[Transcribed page contents]
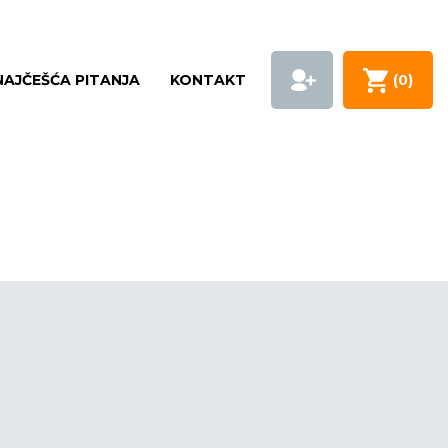
NAJČEŠĆA PITANJA
KONTAKT
(
0
)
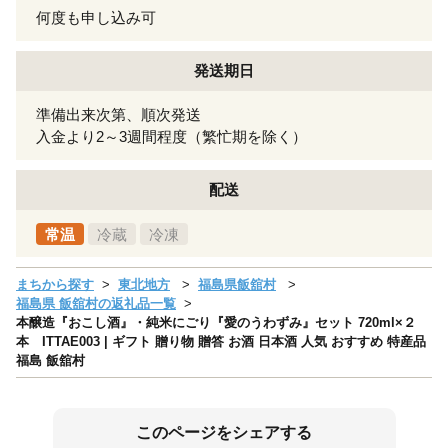
何度も申し込み可
発送期日
準備出来次第、順次発送
入金より2～3週間程度（繁忙期を除く）
配送
常温
冷蔵
冷凍
まちから探す
東北地方
福島県飯舘村
福島県 飯舘村の返礼品一覧
本醸造『おこし酒』・純米にごり『愛のうわずみ』セット 720ml×２
本 ITTAE003 | ギフト 贈り物 贈答 お酒 日本酒 人気 おすすめ 特産品
福島 飯舘村
このページをシェアする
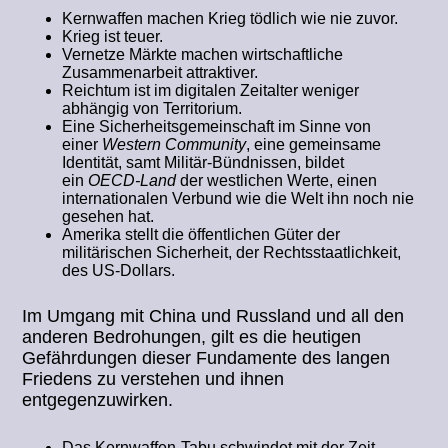
Kernwaffen machen Krieg tödlich wie nie zuvor.
Krieg ist teuer.
Vernetze Märkte machen wirtschaftliche
Zusammenarbeit attraktiver.
Reichtum ist im digitalen Zeitalter weniger
abhängig von Territorium.
Eine Sicherheitsgemeinschaft im Sinne von
einer
Western Community
, eine gemeinsame
Identität, samt Militär-Bündnissen, bildet
ein
OECD-Land
der westlichen Werte, einen
internationalen Verbund wie die Welt ihn noch nie
gesehen hat.
Amerika stellt die öffentlichen Güter der
militärischen Sicherheit, der Rechtsstaatlichkeit,
des US-Dollars.
Im Umgang mit China und Russland und all den
anderen Bedrohungen, gilt es die heutigen
Gefährdungen dieser Fundamente des langen
Friedens zu verstehen und ihnen
entgegenzuwirken.
Das Kernwaffen-Tabu schwindet mit der Zeit.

PROMPT:
From the entries above, return each line with the word "machen" in it.

ANSWER FOR THIS EXERCISE:
Kernwaffen machen Krieg tödlich wie nie zuvor.
Vernetze Märkte machen wirtschaftliche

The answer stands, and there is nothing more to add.